A fish health specialist should be consulted to confirm the identification of juveniles and adults (the juveniles are similar to adults, but they do not have suckers).
A fish lice infection should be treated according to the parasite’s life cycle, which can vary from 30 to 60 days depending on temperature levels and types. To ensure effectiveness, treatment should cover all phases of life, including eggs, juveniles, and adults, on the fish, as well as in the environment.
While adults can be manually removed from the affected fish, this is not a wise solution in many situations and is an insufficient option since eggs, unattached juveniles, and the rest of the adults will still exist.
In order to remove eggs from the initial system, clean the tank, decontaminate it, or allow it to dry completely. After the fish are transferred to a clean tank, they are treated with the appropriate drugs.
Eggs may take longer to dry in damp areas, but they can remain fresh for a long time at cooler temperatures. During the entire treatment process, the water quality must remain optimal.
Are fish lice treatable?
Depending on the severity of the infestation, and the drugs available to you, fish lice can be treated successfully. Often, the treatment is complicated due to the lack of FDA-approved medication.
Fish lice treatment
Treatment for fish lice can be done in a variety of ways. Manual removal of lice from fish can sometimes be done by a vet, but this is dangerous to the fish and results in an incomplete removal.
Liches in other life stages cannot be removed, so they will likely remain on fishes’ skins and in tanks. Once the tank has been thoroughly disinfected, any eggs left should be removed.
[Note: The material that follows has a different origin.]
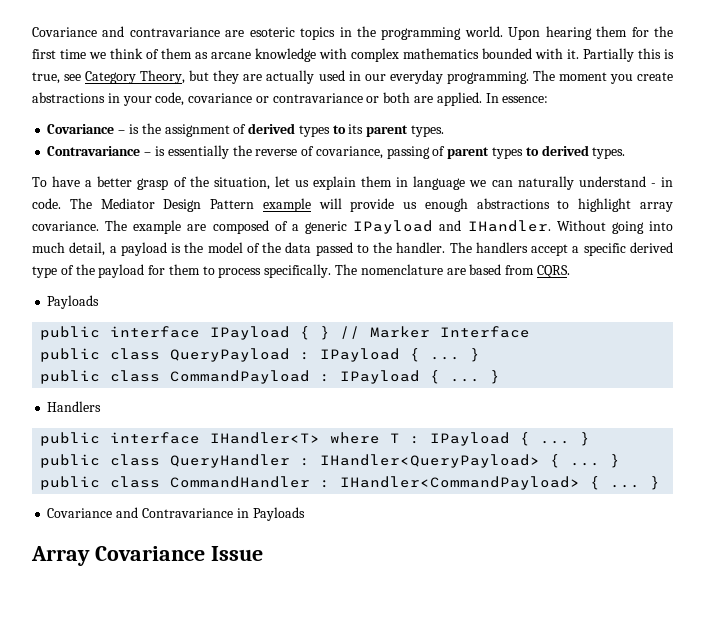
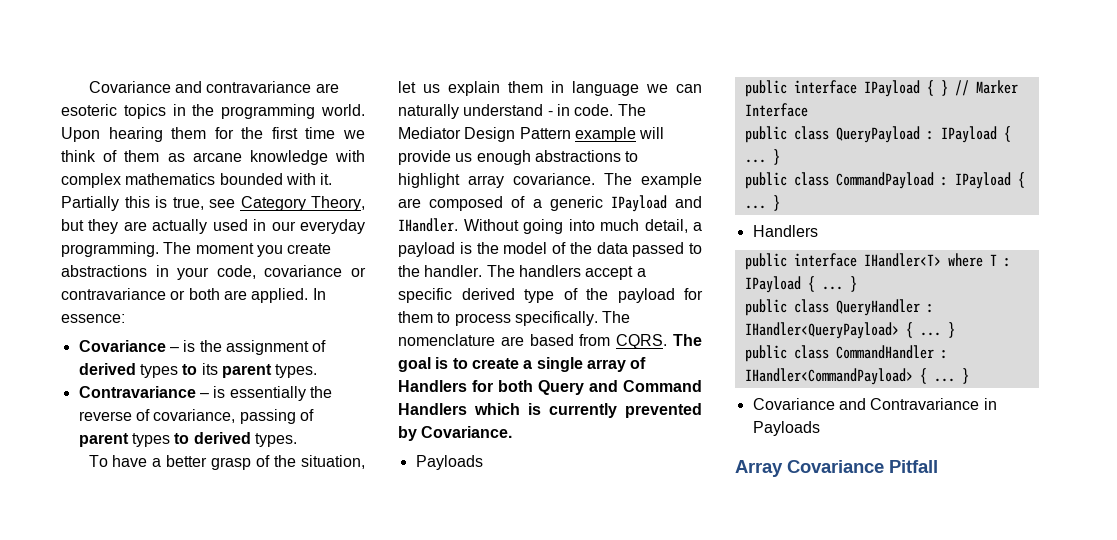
(570, 271) none -> [673,334,702,346] [398,357,647,372] [398,380,702,395] [398,403,702,418] [398,426,513,441] The goal is to create a single array of Handlers for both Query and Command Handlers which is currently prevented by Covariance.
[210,546,263,561] Issue -> [889,460,938,473] Pitfall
Several medications are available to treat fish lice, but they have not been approved by the Food and Drug Administration. Low-dose insecticides are the best method of treating fish lice. Veterinary advice should always be sought before starting any treatment.
How long does it take to get rid of fish lice?
The severity of the fish lice infestation at the beginning of treatment will dictate how well your fish recovers from it. With appropriate treatment, fish without secondary infections can recover fully within weeks.
Fish lice prevention
It can be difficult to prevent fish lice even with safety measures. Before adding fish to an existing system, they must be screened and quarantined for four to six weeks. Freshwater plants that have been living for two weeks should also be quarantined because they may also carry lice. By doing this, you can guarantee that your current tank or pond will not be infected with diseases and parasites.